1) Possible Gaming Scenarios

The motivation for this project, as part of the whole home gaming project, was to make an entertaining experience, which will enable people to move from room to room or space to space in their home. The reason I chose the Hololens headset as a base technology for this project is that I believe the Hololens headset can create an immersive and explorable experience which makes the ordinary home environment into an amusing space.

While testing the IoT devices, I had another idea to motivate people to engage with smart devices and energy saving activities. Since Philips Hue can provide a colorful, party-like environment, I thought it might be a delightful experience if they can play with holograms that are synchronized with smart bulbs.

Scenario 1: Let people know how smart devices work

For this scenario, holograms can be used to visualize the invisible relationships between smart home devices. It can be a powerful educational application because the Hololens headset is very good at showing something otherwise unseen, such as pipes behind walls.
When the user starts the application, it shows the location of smart hubs, such as Amazon Echo or Google Home, and they can select one of the devices using gaze and air-tap gestures. This application also teaches users about basic troubleshooting processes. The most common problem with smart devices is “connection lost”. Holograms can be used to visualize where the lost connection occurred and show users the steps they have to take to fix it.

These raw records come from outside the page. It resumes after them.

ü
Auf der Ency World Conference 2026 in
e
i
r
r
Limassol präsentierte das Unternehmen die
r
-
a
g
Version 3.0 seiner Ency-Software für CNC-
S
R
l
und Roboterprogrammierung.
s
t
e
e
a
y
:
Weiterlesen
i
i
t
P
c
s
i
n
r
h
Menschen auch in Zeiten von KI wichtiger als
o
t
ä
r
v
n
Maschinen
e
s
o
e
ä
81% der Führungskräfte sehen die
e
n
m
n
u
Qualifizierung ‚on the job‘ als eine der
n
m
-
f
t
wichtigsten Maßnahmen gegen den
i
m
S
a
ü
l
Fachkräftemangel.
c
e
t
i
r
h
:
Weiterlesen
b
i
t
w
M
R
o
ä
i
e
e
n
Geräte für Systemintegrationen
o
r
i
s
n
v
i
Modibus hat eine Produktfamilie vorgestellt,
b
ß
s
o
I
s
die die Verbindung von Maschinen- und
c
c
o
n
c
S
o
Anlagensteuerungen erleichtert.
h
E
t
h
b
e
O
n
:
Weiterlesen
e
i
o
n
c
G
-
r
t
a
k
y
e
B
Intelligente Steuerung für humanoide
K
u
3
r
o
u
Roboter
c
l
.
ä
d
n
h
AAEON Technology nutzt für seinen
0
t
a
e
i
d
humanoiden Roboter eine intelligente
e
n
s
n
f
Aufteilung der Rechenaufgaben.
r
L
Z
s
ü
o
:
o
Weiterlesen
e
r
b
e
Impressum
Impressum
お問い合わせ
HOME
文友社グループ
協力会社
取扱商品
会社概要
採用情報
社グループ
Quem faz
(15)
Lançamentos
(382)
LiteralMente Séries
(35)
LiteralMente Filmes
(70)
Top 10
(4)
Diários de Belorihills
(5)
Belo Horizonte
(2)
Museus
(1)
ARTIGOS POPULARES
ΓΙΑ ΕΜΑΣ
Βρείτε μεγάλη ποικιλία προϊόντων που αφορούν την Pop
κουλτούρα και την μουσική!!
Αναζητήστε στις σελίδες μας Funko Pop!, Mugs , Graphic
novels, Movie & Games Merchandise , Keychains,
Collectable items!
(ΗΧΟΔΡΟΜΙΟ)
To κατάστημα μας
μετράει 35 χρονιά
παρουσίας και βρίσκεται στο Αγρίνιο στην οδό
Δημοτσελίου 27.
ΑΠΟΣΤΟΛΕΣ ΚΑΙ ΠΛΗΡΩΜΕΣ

Scenario 1: Scenario 2: Whack-A-Mole + Smart bulbs

The purpose of this scenario is provide an entertaining experience by playing an augmented reality game which is connected to smart bulbs. It also aims to provide a message about energy saving. The reason I choose ‘Whack-A-Mole’ is to adapt a media convention that encourages people to naturally engage in the AR experience it provides. When a participant plays the game, a mole that moves up and down in the hole in front of their eyes appears, and the participant knows how to engage in the game without any explanation. The game begins with the mole appearing under the lit light, and the participant catches the mole with gaze and air-tap. If the participant catches the mole, the light goes out and they win the game.


Microsoft Hololens’s spectator view

I used Microsoft hololens’s spectator view to capture this gaming project demo video. In the past, video could only be shot from a first person perspective, but it has now become possible to take videos from the view of a third party observer through the recently released spectator view technique.

Demo at TechSAge State of Science Conference Open House Reception

As a student project, this prototype was demonstrated at TechSAge State of Science Conference, which held March 27th, 2017 at Georgia Tech.